WORK INSTRUCTION:
Nothing in the data should be altered when it is repeated in full.
· · · · ·
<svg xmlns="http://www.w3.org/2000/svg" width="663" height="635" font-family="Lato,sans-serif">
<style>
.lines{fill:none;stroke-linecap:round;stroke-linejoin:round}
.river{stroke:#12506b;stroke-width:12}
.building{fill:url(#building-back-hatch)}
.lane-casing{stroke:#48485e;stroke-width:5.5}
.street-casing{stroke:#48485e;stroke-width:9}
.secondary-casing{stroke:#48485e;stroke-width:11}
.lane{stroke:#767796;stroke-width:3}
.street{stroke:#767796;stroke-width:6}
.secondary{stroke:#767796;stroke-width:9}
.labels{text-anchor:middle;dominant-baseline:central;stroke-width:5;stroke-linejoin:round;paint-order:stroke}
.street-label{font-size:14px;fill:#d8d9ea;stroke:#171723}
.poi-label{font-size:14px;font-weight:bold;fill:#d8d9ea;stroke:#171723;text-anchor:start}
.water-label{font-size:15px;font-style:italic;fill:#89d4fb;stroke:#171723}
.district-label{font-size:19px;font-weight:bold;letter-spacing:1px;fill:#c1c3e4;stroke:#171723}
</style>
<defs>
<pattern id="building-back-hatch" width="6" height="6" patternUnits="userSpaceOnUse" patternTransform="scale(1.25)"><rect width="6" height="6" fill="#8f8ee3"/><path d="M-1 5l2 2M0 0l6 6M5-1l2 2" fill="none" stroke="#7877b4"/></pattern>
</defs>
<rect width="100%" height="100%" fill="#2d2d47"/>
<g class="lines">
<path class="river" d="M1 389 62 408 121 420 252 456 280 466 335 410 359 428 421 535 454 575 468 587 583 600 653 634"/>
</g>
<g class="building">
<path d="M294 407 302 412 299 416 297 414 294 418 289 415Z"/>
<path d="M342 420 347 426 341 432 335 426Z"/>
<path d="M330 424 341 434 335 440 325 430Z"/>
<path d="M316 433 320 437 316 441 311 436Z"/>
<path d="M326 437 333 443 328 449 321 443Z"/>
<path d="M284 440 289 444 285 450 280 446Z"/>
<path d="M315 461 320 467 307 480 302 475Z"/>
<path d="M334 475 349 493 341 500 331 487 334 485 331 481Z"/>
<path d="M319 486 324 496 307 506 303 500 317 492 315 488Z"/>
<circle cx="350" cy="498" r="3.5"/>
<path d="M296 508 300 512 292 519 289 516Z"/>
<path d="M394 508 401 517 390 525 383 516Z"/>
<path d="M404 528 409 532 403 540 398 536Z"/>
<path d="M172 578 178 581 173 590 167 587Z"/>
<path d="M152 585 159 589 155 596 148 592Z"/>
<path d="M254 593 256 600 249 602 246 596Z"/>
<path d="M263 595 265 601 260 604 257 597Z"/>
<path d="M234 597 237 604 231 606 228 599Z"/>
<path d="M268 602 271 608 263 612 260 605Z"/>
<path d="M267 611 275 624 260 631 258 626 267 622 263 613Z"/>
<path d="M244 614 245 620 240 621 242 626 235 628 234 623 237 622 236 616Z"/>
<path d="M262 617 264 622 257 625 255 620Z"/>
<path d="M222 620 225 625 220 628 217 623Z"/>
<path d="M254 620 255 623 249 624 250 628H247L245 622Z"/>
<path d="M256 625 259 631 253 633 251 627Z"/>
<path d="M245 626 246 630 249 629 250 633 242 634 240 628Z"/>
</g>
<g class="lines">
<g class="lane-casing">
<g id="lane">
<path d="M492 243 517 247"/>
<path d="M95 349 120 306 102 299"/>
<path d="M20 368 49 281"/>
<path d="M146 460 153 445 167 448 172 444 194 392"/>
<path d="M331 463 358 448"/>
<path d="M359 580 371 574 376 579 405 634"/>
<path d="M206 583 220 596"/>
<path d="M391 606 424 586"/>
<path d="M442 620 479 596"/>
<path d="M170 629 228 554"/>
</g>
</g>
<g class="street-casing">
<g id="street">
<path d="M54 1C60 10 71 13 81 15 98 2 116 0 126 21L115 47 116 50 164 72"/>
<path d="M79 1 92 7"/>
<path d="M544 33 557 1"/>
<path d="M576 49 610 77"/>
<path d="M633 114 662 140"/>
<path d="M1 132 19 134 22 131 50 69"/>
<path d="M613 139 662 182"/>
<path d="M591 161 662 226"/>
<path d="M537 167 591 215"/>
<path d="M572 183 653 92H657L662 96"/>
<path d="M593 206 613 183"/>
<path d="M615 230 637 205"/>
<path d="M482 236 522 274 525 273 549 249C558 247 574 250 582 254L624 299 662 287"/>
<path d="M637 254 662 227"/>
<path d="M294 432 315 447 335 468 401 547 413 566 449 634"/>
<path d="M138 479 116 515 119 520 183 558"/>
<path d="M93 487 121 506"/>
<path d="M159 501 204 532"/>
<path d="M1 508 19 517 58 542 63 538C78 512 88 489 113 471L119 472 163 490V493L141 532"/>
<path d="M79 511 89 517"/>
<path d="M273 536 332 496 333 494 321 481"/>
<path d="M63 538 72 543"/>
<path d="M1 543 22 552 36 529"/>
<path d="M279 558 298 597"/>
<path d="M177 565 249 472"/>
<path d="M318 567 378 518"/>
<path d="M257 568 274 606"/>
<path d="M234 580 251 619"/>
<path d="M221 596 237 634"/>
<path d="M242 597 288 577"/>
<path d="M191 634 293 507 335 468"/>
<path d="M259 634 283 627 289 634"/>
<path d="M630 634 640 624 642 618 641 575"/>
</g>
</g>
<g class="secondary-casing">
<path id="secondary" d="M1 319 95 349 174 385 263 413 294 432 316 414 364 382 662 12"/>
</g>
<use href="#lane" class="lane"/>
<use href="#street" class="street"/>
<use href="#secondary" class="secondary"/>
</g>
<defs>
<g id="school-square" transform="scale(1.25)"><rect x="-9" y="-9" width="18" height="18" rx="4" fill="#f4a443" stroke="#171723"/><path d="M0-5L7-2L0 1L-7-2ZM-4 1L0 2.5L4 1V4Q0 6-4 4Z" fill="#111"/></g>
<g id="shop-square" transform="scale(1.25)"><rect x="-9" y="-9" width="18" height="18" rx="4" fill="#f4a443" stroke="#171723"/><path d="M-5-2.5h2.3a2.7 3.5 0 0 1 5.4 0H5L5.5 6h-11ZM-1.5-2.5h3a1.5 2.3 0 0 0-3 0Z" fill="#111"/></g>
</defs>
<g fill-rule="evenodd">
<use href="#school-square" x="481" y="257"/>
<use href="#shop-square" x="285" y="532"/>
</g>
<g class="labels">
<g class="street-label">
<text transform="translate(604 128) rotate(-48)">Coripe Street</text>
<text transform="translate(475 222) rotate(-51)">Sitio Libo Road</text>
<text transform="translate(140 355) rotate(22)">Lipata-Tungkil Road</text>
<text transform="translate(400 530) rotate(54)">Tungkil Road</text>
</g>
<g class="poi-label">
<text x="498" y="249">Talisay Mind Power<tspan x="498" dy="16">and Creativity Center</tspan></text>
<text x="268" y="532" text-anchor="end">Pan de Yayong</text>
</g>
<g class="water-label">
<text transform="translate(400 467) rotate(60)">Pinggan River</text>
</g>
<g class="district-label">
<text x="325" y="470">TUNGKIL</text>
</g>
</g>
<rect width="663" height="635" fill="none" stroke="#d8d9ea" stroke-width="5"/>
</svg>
· · · · ·
RESPONSE TO THE TASK:
<svg xmlns="http://www.w3.org/2000/svg" width="663" height="635" font-family="Lato,sans-serif">
<style>
.lines{fill:none;stroke-linecap:round;stroke-linejoin:round}
.river{stroke:#12506b;stroke-width:12}
.building{fill:url(#building-back-hatch)}
.lane-casing{stroke:#48485e;stroke-width:5.5}
.street-casing{stroke:#48485e;stroke-width:9}
.secondary-casing{stroke:#48485e;stroke-width:11}
.lane{stroke:#767796;stroke-width:3}
.street{stroke:#767796;stroke-width:6}
.secondary{stroke:#767796;stroke-width:9}
.labels{text-anchor:middle;dominant-baseline:central;stroke-width:5;stroke-linejoin:round;paint-order:stroke}
.street-label{font-size:14px;fill:#d8d9ea;stroke:#171723}
.poi-label{font-size:14px;font-weight:bold;fill:#d8d9ea;stroke:#171723;text-anchor:start}
.water-label{font-size:15px;font-style:italic;fill:#89d4fb;stroke:#171723}
.district-label{font-size:19px;font-weight:bold;letter-spacing:1px;fill:#c1c3e4;stroke:#171723}
</style>
<defs>
<pattern id="building-back-hatch" width="6" height="6" patternUnits="userSpaceOnUse" patternTransform="scale(1.25)"><rect width="6" height="6" fill="#8f8ee3"/><path d="M-1 5l2 2M0 0l6 6M5-1l2 2" fill="none" stroke="#7877b4"/></pattern>
</defs>
<rect width="100%" height="100%" fill="#2d2d47"/>
<g class="lines">
<path class="river" d="M1 389 62 408 121 420 252 456 280 466 335 410 359 428 421 535 454 575 468 587 583 600 653 634"/>
</g>
<g class="building">
<path d="M294 407 302 412 299 416 297 414 294 418 289 415Z"/>
<path d="M342 420 347 426 341 432 335 426Z"/>
<path d="M330 424 341 434 335 440 325 430Z"/>
<path d="M316 433 320 437 316 441 311 436Z"/>
<path d="M326 437 333 443 328 449 321 443Z"/>
<path d="M284 440 289 444 285 450 280 446Z"/>
<path d="M315 461 320 467 307 480 302 475Z"/>
<path d="M334 475 349 493 341 500 331 487 334 485 331 481Z"/>
<path d="M319 486 324 496 307 506 303 500 317 492 315 488Z"/>
<circle cx="350" cy="498" r="3.5"/>
<path d="M296 508 300 512 292 519 289 516Z"/>
<path d="M394 508 401 517 390 525 383 516Z"/>
<path d="M404 528 409 532 403 540 398 536Z"/>
<path d="M172 578 178 581 173 590 167 587Z"/>
<path d="M152 585 159 589 155 596 148 592Z"/>
<path d="M254 593 256 600 249 602 246 596Z"/>
<path d="M263 595 265 601 260 604 257 597Z"/>
<path d="M234 597 237 604 231 606 228 599Z"/>
<path d="M268 602 271 608 263 612 260 605Z"/>
<path d="M267 611 275 624 260 631 258 626 267 622 263 613Z"/>
<path d="M244 614 245 620 240 621 242 626 235 628 234 623 237 622 236 616Z"/>
<path d="M262 617 264 622 257 625 255 620Z"/>
<path d="M222 620 225 625 220 628 217 623Z"/>
<path d="M254 620 255 623 249 624 250 628H247L245 622Z"/>
<path d="M256 625 259 631 253 633 251 627Z"/>
<path d="M245 626 246 630 249 629 250 633 242 634 240 628Z"/>
</g>
<g class="lines">
<g class="lane-casing">
<g id="lane">
<path d="M492 243 517 247"/>
<path d="M95 349 120 306 102 299"/>
<path d="M20 368 49 281"/>
<path d="M146 460 153 445 167 448 172 444 194 392"/>
<path d="M331 463 358 448"/>
<path d="M359 580 371 574 376 579 405 634"/>
<path d="M206 583 220 596"/>
<path d="M391 606 424 586"/>
<path d="M442 620 479 596"/>
<path d="M170 629 228 554"/>
</g>
</g>
<g class="street-casing">
<g id="street">
<path d="M54 1C60 10 71 13 81 15 98 2 116 0 126 21L115 47 116 50 164 72"/>
<path d="M79 1 92 7"/>
<path d="M544 33 557 1"/>
<path d="M576 49 610 77"/>
<path d="M633 114 662 140"/>
<path d="M1 132 19 134 22 131 50 69"/>
<path d="M613 139 662 182"/>
<path d="M591 161 662 226"/>
<path d="M537 167 591 215"/>
<path d="M572 183 653 92H657L662 96"/>
<path d="M593 206 613 183"/>
<path d="M615 230 637 205"/>
<path d="M482 236 522 274 525 273 549 249C558 247 574 250 582 254L624 299 662 287"/>
<path d="M637 254 662 227"/>
<path d="M294 432 315 447 335 468 401 547 413 566 449 634"/>
<path d="M138 479 116 515 119 520 183 558"/>
<path d="M93 487 121 506"/>
<path d="M159 501 204 532"/>
<path d="M1 508 19 517 58 542 63 538C78 512 88 489 113 471L119 472 163 490V493L141 532"/>
<path d="M79 511 89 517"/>
<path d="M273 536 332 496 333 494 321 481"/>
<path d="M63 538 72 543"/>
<path d="M1 543 22 552 36 529"/>
<path d="M279 558 298 597"/>
<path d="M177 565 249 472"/>
<path d="M318 567 378 518"/>
<path d="M257 568 274 606"/>
<path d="M234 580 251 619"/>
<path d="M221 596 237 634"/>
<path d="M242 597 288 577"/>
<path d="M191 634 293 507 335 468"/>
<path d="M259 634 283 627 289 634"/>
<path d="M630 634 640 624 642 618 641 575"/>
</g>
</g>
<g class="secondary-casing">
<path id="secondary" d="M1 319 95 349 174 385 263 413 294 432 316 414 364 382 662 12"/>
</g>
<use href="#lane" class="lane"/>
<use href="#street" class="street"/>
<use href="#secondary" class="secondary"/>
</g>
<defs>
<g id="school-square" transform="scale(1.25)"><rect x="-9" y="-9" width="18" height="18" rx="4" fill="#f4a443" stroke="#171723"/><path d="M0-5L7-2L0 1L-7-2ZM-4 1L0 2.5L4 1V4Q0 6-4 4Z" fill="#111"/></g>
<g id="shop-square" transform="scale(1.25)"><rect x="-9" y="-9" width="18" height="18" rx="4" fill="#f4a443" stroke="#171723"/><path d="M-5-2.5h2.3a2.7 3.5 0 0 1 5.4 0H5L5.5 6h-11ZM-1.5-2.5h3a1.5 2.3 0 0 0-3 0Z" fill="#111"/></g>
</defs>
<g fill-rule="evenodd">
<use href="#school-square" x="481" y="257"/>
<use href="#shop-square" x="285" y="532"/>
</g>
<g class="labels">
<g class="street-label">
<text transform="translate(604 128) rotate(-48)">Coripe Street</text>
<text transform="translate(475 222) rotate(-51)">Sitio Libo Road</text>
<text transform="translate(140 355) rotate(22)">Lipata-Tungkil Road</text>
<text transform="translate(400 530) rotate(54)">Tungkil Road</text>
</g>
<g class="poi-label">
<text x="498" y="249">Talisay Mind Power<tspan x="498" dy="16">and Creativity Center</tspan></text>
<text x="268" y="532" text-anchor="end">Pan de Yayong</text>
</g>
<g class="water-label">
<text transform="translate(400 467) rotate(60)">Pinggan River</text>
</g>
<g class="district-label">
<text x="325" y="470">TUNGKIL</text>
</g>
</g>
<rect width="663" height="635" fill="none" stroke="#d8d9ea" stroke-width="5"/>
</svg>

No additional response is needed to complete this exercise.